R Je ne dirais pas cela en termes d’extinction de l’être humain, surtout quand nous parlons d’une échelle de temps des prochaines décennies. Pour moi, aller au-delà de ces limites, c’est plutôt entrer dans un territoire complètement inconnu : un territoire dans lequel nous ne savons pas comment la planète va se comporter, donc il y a beaucoup d’incertitude. Tout cela est également lié à des événements qui, bien qu’ils aient pour l’instant une faible probabilité de se produire, pourraient atteindre un « point de basculement critique » où les systèmes de la Terre, au lieu de nous aider, accéléreraient le changement, et alors, les risques existentiels commenceraient à être envisagé. Pas nécessairement pour l’ensemble de l’espèce, mais pour des proportions croissantes de l’humanité.
Q Contrairement aux limites planétaires, avec ces limites du système terrestre on parle de justice. Quel rôle joue-t-il ?
R C’est une chose de définir la limite où le système Terre, ou l’un de ses domaines, devient instable, perd sa résilience (limite de sécurité). Et une autre chose est de définir un point au-delà duquel il y a des impacts significatifs pour de larges segments de la population humaine. Cette seconde limite (fair limit) peut se situer même bien avant la limite de sécurité, là où la résilience du système est dégradée. Je vais donner un exemple avec le domaine météorologique. Nous savons que nous restons en dessous de la limite de sécurité si nous évitons une augmentation de 1,5°C au-dessus de la moyenne de la température mondiale par rapport à la période préindustrielle. Car on sait qu’au dessus de 1,5° le risque est grand que le climat commence à se déstabiliser. Mais bien avant d’arriver à ce 1,5°, nous constatons déjà des impacts généralisés du changement climatique sur de larges pans de la population humaine. Donc, en tenant compte de cela, ce critère que nous comprenons comme équité, nous définissons que la limite pour le climat est de 1°C.
P. Je veux dire, c’est fini ?
R. Oui, comme sept des huit limites que nous avons explorées.
P. En effet, l’une des limites qui n’a pas été dépassée est la pollution de l’air (émissions de particules fines)…
R. Oui, il n’a pas été dépassé à l’échelle mondiale, mais il l’a été dans certaines régions et, encore une fois, c’est pourquoi il est important d’y mettre le prisme de la justice. Dans de nombreuses régions du monde, dans les régions, dans les villes, le taux de particules fines dépasse ce qui est autorisé ou recommandé par l’Organisation mondiale de la santé. Il est important de garder cela à l’esprit, car le message ne peut pas être que, puisque nous ne l’avons pas dépassé à l’échelle mondiale, il n’y a aucune raison de s’inquiéter ou qu’il n’y a pas besoin d’une réglementation plus stricte. En fait, c’est urgent et demande de l’attention.

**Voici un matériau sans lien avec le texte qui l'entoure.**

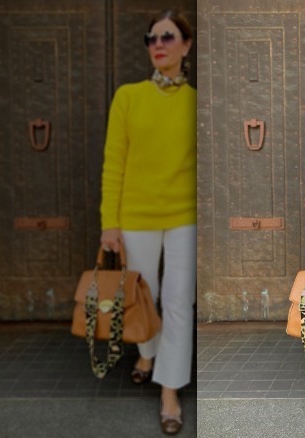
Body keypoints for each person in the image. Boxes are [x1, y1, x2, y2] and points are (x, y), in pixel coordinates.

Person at [99, 9, 196, 435]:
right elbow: (113, 164)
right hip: (135, 215)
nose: (158, 44)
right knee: (144, 296)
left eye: (168, 37)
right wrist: (109, 223)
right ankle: (147, 353)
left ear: (186, 45)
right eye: (151, 38)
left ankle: (169, 391)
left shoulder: (197, 102)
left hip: (184, 216)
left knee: (177, 301)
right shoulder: (128, 96)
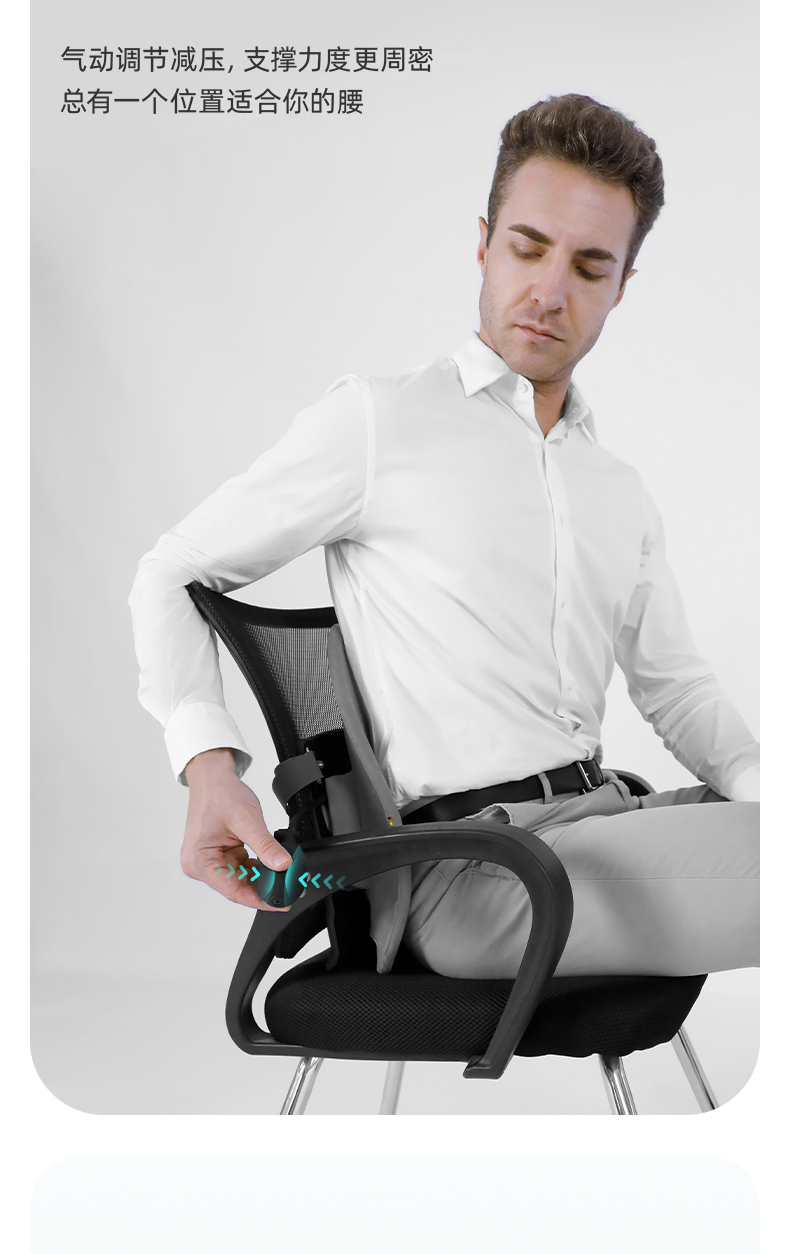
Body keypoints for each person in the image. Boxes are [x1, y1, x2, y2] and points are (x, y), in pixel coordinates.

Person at [129, 94, 758, 980]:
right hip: (477, 870)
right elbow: (172, 571)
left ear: (621, 287)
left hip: (604, 820)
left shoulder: (616, 488)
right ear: (484, 243)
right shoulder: (380, 424)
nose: (549, 292)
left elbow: (677, 687)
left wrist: (762, 792)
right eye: (528, 248)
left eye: (589, 267)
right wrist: (208, 768)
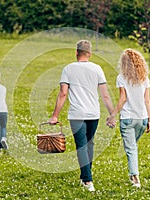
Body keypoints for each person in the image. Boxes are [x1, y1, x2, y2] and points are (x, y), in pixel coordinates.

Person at [49, 40, 114, 192]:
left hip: (77, 114)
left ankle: (87, 180)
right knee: (89, 144)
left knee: (82, 146)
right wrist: (112, 114)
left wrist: (55, 116)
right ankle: (86, 175)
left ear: (76, 53)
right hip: (94, 113)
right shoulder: (97, 68)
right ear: (90, 54)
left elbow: (63, 93)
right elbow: (105, 95)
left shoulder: (68, 69)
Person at [106, 48, 150, 188]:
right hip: (142, 118)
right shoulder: (145, 78)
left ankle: (135, 177)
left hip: (127, 119)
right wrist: (149, 120)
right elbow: (147, 100)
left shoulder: (121, 78)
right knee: (133, 146)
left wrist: (112, 116)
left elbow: (122, 99)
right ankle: (134, 173)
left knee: (131, 148)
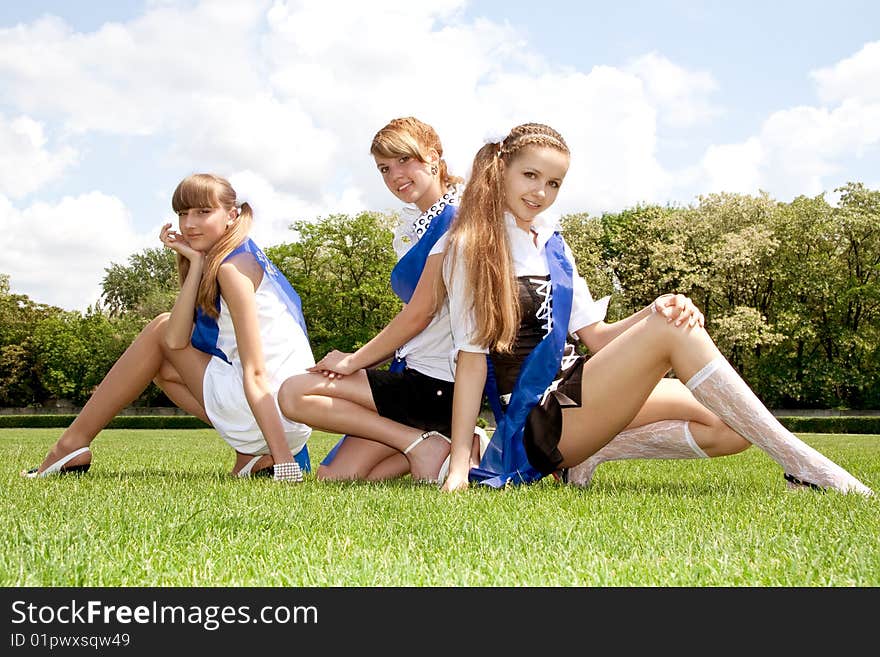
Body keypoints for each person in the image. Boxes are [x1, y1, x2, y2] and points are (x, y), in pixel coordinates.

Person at [437, 122, 873, 496]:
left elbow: (598, 337)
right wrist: (460, 466)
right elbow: (472, 360)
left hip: (575, 389)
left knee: (731, 424)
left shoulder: (553, 244)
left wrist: (652, 310)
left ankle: (587, 456)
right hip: (533, 421)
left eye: (553, 183)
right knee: (673, 331)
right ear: (500, 173)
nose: (541, 192)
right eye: (530, 175)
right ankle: (807, 467)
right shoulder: (471, 247)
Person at [22, 173, 314, 482]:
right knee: (163, 368)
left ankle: (69, 445)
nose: (189, 224)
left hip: (277, 414)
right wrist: (196, 263)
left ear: (231, 215)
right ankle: (250, 457)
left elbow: (254, 372)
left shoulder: (232, 270)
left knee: (161, 326)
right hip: (289, 416)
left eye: (203, 212)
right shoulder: (244, 255)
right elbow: (176, 342)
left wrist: (285, 461)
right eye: (182, 213)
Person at [278, 117, 486, 483]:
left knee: (294, 393)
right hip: (412, 375)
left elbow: (420, 314)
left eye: (404, 160)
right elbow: (414, 318)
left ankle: (428, 443)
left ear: (433, 158)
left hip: (439, 382)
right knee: (334, 477)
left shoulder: (456, 221)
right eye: (384, 169)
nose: (394, 176)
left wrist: (352, 361)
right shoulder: (418, 226)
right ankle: (440, 442)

Q Encore une fois, le terme juste est transversal à toute l’enquête. Comment l’Amérique latine se situe-t-elle sur ce plan, en pensant qu’elle n’est pas nécessairement une région émettrice, mais que diverses ressources en ont été extraites pour l’emmener vers le nord global ?
R Eh bien, ce n’est pas quelque chose de développé dans cette enquête particulière, mais en tant que Commission de la Terre, nous avons vu qu’il est très clair que là où de nombreux impacts des dommages environnementaux se font sentir, ce n’est pas là que les émissions ont été historiquement générées. Et il existe également d’autres types de connexions mondiales. Par exemple, dans la région, il y a beaucoup de déforestation et d’agriculture intensive, mais c’est aussi parce que l’Amérique latine produit beaucoup de choses pour le monde. Le commerce mondial a permis ces canaux dans lesquels une décision de consommation dans une partie du monde génère un changement dans une autre partie.